Tuesday, June 2, 2015

Love

"You know, folks, my dad used to have an expression. He'd say, 'A father knows he's a success when he turns at his son or daughter and knows that they turned out better than he did. 'I'm a success; I'm a hell of a success; Beau I love you. I'm so proud of you.  I'm so proud of the son you've become; I'm proud so proud of the father you are"
Joe Biden at the 2008 Democratic National Convention.
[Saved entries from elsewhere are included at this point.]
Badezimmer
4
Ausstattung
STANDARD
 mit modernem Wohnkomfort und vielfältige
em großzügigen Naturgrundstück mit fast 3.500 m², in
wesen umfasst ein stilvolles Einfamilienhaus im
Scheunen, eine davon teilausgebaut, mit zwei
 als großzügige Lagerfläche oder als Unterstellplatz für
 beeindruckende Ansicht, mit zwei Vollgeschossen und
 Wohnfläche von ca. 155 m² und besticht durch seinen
When I heard about the death of Beau Biden,46, the son of Vice President Joe Biden, I teared up.  I can not even imagine the hurt and suffering of having to bury your own child.  The hardest point is that Joe Biden buried his first wife and daughter from a car accident when he was 30 years old.  My heart bleeds for the pain he and his family must feel.
Beau Biden, died of brain cancer, which he was dealing with since 2013.  In 2014, he was told after surgery to remove a brain tumor, that he was cancer free and then to have the cancer reappear this year.  It makes me wonder how much you can believe about a doctors opinion about the state of your cancer and also how strong the cancer cells really are.  As I have shared, I am dealing with stage four cancer that has spread to my bones.  I receive hormone treatment now after receiving chemo and radiation three years ago. I worry all the time how much the cancer is growing and try to keep a positive attitude about my future. I get monthly checks on my cancer numbers and have had good news most of the time.  I have to remind myself everyday that I only have today and to make the best of my life.
This news of Beau Biden brings reality to my world of dealing with cancer.  I woke up this morning and was thankful for another day and decided to make it a great day! Again my sympathy goes out to the Biden family and pray they receive the strength to get through this very hard time.